Fedossow: Ich glaube, das ist eine Frage, die in Jugoslawien entschieden werden muss und nicht von jemandem sonst. Wie gesagt: Das, was gestern und heute von Seiten der politischen Opponenten Milosevics in Jugoslawien gesagt wurde, deutet nicht darauf, dass man in Jugoslawien gegen Milosevic gerichtlich vorgehen muss. Was aber Den Haag und das Den Haager Gericht angeht, so glaube ich, dass im Sinne dieses Gerichtes es den ganzen Komplex von Umständen - von Kosovokrieg und von NATO-Bombardements gegen Jugoslawien - zu untersuchen hat. Und dann wird es sich herausstellen, dass nicht nur Milosevic, sondern auch die NATO-Seite weitgehend das internationale Recht - das Völkerrecht - gebrochen hat.

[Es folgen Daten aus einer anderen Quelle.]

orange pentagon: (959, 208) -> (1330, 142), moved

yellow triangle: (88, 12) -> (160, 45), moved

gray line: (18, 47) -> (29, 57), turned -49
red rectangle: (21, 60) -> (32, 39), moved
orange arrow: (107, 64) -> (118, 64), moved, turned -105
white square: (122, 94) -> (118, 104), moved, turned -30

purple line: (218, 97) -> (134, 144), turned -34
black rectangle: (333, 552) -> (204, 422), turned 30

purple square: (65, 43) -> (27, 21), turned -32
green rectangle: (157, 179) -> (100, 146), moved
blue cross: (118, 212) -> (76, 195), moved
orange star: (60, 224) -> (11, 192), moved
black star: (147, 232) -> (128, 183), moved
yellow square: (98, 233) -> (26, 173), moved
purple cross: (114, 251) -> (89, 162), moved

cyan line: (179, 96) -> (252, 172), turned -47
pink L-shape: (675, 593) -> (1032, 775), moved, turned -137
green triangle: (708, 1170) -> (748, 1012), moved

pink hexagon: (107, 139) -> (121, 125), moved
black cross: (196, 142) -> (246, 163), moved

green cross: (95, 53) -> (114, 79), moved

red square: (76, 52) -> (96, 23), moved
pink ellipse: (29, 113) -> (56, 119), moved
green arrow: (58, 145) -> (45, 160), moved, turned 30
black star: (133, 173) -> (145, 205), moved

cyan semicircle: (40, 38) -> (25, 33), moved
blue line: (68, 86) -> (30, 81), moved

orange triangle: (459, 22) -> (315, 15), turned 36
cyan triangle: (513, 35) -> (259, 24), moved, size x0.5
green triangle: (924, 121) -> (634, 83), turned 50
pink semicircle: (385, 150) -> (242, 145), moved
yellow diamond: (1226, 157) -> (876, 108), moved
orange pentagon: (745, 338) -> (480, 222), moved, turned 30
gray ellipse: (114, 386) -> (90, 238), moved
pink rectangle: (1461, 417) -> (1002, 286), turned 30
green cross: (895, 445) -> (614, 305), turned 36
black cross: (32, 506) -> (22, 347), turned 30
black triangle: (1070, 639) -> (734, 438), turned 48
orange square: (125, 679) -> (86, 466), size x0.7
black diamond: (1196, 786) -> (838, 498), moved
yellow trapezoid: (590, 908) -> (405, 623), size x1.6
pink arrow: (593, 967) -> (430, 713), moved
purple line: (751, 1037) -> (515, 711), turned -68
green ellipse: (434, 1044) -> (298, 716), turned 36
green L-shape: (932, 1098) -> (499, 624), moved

Simon: Herr Fedossow, sehen Sie für die nächsten Tage eine Tagung der Kontaktgruppe? Das war ja am Anfang etwas schwierig.
Fedossow: Ich kann mir schwer vorstellen, was die Kontaktgruppe nun machen muss. Solange in Jugoslawien eine Art Doppelherrschaft bestand, also solange die Wahlergebnisse noch ungeklärt waren und die Machtverhältnisse noch ungeklärt waren, kam es darauf an, zwischen Milosevic und Kostunica zu vermitteln. Ob Kostunica jetzt noch jenen Teil der Vermittlung in bezug auf Milosevic braucht, weiss ich nicht. Im Moment jedenfalls scheint Kostunica der eindeutige Sieger zu sein, der keine Vermittlung zu dem Verlierer braucht.
Simon: Dank an Pjotr Fedossow. Er ist Politologe und außenpolitischer Berater des Vorsitzenden des russischen Föderationsrates. Danke für dieses Gespräch.